As I discovered, this model was used in the film "This Island Earth", which was released in 1955. That's what motivated me to pursue this matter.
Very briefly, the film is about aliens who have landed on Earth and need the help of terrestrial scientists. One of these scientists, named Meacham, is flying to his laboratory in a loaned Lockheed T-33 Shooting Star.
Just before landing, the jet's engine fails, but he is saved from crashing by a mysterious green glow that surrounds his aircraft. The scientist is picked up at the fog-shrouded airport by an unmanned, computer-controlled Douglas DC-3 aircraft with no windows.
Landing in a remote area of Georgia, he finds an international group of top atomic scientists already present, including an old flame.
Both flee with a third scientist, but their car is attacked and the third scientist is killed. They could take off with a Stinson 108 single engine aircraft, but their aircraft is then drawn up by a bright green beam into a flying saucer.
(Whereas the other scenes are done as AI flights, this one uses purely static objects)

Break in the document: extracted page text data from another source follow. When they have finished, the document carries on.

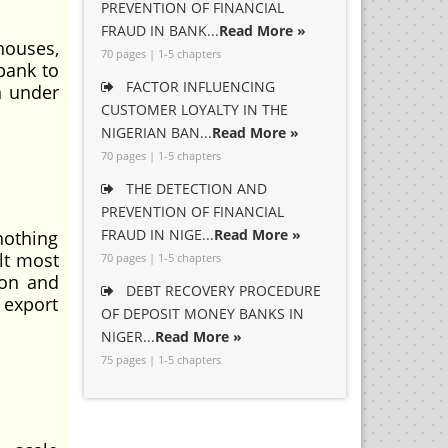
PREVENTION OF FINANCIAL
FRAUD IN BANK...
Read More »
houses,
70 pages | 1-5 chapters
 bank to
FACTOR INFLUENCING
n under
CUSTOMER LOYALTY IN THE
NIGERIAN BAN...
Read More »
70 pages | 1-5 chapters
THE DETECTION AND
PREVENTION OF FINANCIAL
FRAUD IN NIGE...
Read More »
nothing
lt most
70 pages | 1-5 chapters
ion and
DEBT RECOVERY PROCEDURE
 export
OF DEPOSIT MONEY BANKS IN
NIGER...
Read More »
75 pages | 1-5 chapters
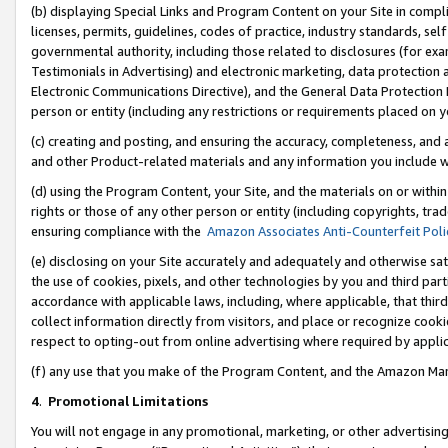
(b) displaying Special Links and Program Content on your Site in compl
licenses, permits, guidelines, codes of practice, industry standards, se
governmental authority, including those related to disclosures (for ex
Testimonials in Advertising) and electronic marketing, data protection 
Electronic Communications Directive), and the General Data Protecti
person or entity (including any restrictions or requirements placed on y
(c) creating and posting, and ensuring the accuracy, completeness, and 
and other Product-related materials and any information you include wi
(d) using the Program Content, your Site, and the materials on or within
rights or those of any other person or entity (including copyrights, trad
ensuring compliance with the
Amazon Associates Anti-Counterfeit Poli
(e) disclosing on your Site accurately and adequately and otherwise sat
the use of cookies, pixels, and other technologies by you and third part
accordance with applicable laws, including, where applicable, that thir
collect information directly from visitors, and place or recognize cooki
respect to opting-out from online advertising where required by appli
(f) any use that you make of the Program Content, and the Amazon Mar
4
.
Promotional Limitations
You will not engage in any promotional, marketing, or other advertising a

Shortly, and so much for the scenes with the aviation components The exterior shots of the film were done at Van Nuys Airport. The golf course at Toluca Lake was used as the presumed landing facility in Georgia. There the DC-3 landed on a dirty road. The golf course was then owned by the well-known actor Bop Hope. It is also quite interesting that Amelia Earhart also lived in Tocula Lake in the 1930s to be closer to Burbank and the Lockheed factory.
I was able to find and download the film. The whole plot is very complicated and confusing in my opinion. But I was interested in implementing the three repaints as best as possible into FS9 and at least in the suitable era of mid-fifties.